* SOURCE TEXT *
★ ★ ★
211The next objection is to paragraph 27A, which asserts that the framed photo, the montage and the post-it note were the product of a broader culture of sexist, sexually suggestive and lewd comments, jokes, pranks, remarks and sexual innuendo in the Workplace Relations Group. That allegation is supported by a series of particulars of emails between people employed in that group from as early as February 2006 to August 2008. It is not clear what relevance those contentions have to the breaches of the Act pleaded by the plaintiff. As already noted, the plaintiff has expressly disavowed any reliance on a discrete allegation of sexual harassment based on the existence of a hostile work environment. In the absence of any such claim, in my view, the allegations in paragraph 27A and the particulars thereto are irrelevant to the plaintiff's claims and are embarrassing on that account.

212The next paragraph objected to is paragraph 27B, which states:

The plaintiff was so humiliated, offended and intimidated by the appearance of the framed photo outside her office beside the montage it made the plaintiff feel physically ill, which is to say it was unwelcome.

213The defendants' objections to that paragraph may be summarised as amounting to a complaint that the allegation is not a material fact and is neither necessary nor relevant to the plaintiff's claims. In my view, the allegation does not so obviously fall foul of proper pleading practice as to warrant being struck out. The plaintiff's description of a physical reaction to the conduct is capable of being relevant to an assessment of her claim, in my view.
★ ★ ★
* RAW RECORDS *

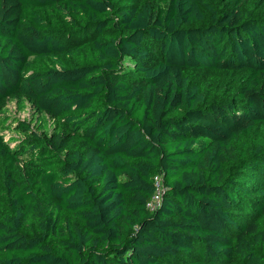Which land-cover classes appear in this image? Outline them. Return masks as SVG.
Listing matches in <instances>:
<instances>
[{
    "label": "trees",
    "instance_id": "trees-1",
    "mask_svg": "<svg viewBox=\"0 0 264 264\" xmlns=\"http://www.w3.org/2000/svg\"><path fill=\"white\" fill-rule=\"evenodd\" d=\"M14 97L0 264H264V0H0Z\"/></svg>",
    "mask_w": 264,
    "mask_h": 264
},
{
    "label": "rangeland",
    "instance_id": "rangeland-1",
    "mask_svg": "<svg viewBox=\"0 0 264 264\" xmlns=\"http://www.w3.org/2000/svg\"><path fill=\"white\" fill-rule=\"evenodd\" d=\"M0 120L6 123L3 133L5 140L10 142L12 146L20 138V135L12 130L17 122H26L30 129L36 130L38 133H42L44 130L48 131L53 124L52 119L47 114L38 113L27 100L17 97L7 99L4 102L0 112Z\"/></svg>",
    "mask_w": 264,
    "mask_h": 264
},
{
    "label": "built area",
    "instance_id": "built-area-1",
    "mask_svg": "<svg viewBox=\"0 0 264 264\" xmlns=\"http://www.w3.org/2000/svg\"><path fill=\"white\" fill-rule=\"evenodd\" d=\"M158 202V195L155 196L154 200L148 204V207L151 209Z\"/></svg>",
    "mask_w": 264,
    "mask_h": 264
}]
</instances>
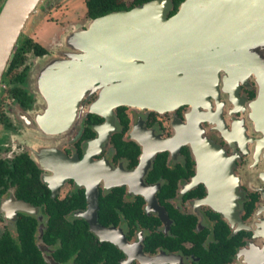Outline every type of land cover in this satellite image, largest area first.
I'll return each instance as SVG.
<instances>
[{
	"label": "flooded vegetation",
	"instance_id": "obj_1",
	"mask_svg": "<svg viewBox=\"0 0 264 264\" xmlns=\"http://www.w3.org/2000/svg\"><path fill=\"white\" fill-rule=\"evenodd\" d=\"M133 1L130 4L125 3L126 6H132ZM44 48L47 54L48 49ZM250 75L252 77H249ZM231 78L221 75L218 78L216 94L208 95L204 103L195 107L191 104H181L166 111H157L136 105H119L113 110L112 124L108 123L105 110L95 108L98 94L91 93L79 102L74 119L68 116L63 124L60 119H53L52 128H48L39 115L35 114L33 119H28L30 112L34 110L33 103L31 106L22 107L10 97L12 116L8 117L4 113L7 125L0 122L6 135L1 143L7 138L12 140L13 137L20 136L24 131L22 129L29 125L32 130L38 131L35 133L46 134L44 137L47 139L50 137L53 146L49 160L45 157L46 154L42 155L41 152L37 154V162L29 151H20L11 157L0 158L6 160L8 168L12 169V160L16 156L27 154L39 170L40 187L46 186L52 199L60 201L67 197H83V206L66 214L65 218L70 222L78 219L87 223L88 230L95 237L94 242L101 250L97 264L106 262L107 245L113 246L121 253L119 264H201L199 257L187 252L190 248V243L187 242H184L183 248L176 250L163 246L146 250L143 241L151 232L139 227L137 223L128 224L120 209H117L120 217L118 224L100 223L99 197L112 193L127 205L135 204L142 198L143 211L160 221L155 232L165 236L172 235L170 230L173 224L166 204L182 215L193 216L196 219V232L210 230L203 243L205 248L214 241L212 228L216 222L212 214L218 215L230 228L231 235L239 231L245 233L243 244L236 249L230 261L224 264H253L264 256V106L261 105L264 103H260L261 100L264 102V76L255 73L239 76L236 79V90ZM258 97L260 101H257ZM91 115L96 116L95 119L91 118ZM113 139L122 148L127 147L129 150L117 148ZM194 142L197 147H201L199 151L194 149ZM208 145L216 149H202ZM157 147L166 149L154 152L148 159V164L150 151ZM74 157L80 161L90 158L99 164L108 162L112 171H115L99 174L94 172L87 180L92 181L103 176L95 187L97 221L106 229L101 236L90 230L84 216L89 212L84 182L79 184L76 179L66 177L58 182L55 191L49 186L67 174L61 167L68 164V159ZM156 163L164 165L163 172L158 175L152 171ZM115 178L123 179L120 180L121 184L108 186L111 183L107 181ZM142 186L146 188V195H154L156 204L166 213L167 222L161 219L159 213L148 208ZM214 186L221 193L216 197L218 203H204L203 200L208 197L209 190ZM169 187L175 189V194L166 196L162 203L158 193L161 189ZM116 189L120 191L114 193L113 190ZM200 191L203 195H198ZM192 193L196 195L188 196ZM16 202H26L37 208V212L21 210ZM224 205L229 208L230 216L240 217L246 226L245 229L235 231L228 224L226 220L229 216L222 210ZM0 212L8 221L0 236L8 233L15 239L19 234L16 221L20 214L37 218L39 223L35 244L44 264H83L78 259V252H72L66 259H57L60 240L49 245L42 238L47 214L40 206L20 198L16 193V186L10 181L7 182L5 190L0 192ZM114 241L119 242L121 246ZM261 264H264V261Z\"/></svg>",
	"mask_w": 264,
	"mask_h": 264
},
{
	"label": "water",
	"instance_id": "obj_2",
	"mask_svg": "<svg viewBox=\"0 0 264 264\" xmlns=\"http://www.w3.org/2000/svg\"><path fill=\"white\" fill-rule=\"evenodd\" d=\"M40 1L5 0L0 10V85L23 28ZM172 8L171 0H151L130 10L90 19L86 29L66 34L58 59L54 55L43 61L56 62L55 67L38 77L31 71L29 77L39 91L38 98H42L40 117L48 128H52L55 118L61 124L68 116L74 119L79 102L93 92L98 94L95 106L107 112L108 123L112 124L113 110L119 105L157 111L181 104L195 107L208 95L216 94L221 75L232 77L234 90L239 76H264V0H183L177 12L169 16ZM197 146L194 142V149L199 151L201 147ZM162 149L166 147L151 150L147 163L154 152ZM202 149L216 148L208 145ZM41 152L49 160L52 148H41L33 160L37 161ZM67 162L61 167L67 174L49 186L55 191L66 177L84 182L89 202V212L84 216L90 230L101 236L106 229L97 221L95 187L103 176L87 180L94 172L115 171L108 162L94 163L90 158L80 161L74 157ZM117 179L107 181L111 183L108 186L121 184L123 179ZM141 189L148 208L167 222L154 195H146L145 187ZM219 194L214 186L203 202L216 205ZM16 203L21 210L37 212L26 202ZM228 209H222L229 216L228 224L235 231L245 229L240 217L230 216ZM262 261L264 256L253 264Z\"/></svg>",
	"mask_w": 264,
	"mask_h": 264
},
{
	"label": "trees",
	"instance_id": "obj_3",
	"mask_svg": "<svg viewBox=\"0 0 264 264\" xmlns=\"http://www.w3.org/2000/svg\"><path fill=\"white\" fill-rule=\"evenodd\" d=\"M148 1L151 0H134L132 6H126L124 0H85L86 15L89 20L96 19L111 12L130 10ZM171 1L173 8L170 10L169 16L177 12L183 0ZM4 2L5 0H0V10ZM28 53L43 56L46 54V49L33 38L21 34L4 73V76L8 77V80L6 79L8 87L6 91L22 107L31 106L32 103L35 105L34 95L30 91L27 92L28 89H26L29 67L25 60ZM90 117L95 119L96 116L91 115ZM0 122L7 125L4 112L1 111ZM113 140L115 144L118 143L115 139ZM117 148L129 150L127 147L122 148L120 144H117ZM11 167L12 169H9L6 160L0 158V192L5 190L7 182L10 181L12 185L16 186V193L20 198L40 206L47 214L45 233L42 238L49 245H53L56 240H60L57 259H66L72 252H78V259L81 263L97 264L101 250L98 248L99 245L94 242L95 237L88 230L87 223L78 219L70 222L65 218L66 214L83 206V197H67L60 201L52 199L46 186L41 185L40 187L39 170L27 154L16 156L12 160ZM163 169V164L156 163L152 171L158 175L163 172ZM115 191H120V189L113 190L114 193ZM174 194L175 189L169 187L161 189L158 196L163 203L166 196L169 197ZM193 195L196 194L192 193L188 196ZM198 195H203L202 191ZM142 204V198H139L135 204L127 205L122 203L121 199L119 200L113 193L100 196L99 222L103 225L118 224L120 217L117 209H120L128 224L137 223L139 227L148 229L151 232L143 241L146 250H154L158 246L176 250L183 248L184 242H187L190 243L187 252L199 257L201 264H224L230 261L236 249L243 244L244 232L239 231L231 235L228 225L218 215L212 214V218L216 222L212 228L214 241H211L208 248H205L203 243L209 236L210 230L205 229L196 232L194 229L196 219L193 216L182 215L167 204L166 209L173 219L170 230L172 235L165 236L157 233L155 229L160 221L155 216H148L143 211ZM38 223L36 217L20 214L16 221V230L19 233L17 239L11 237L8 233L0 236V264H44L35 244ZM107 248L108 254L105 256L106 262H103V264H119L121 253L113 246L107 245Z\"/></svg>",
★ ★ ★
* WORK REQUIRED *
In the judgment excerpt, over what period were the emails given as particulars for paragraph 27A sent?

* TASK ANSWER *
From as early as February 2006 to August 2008.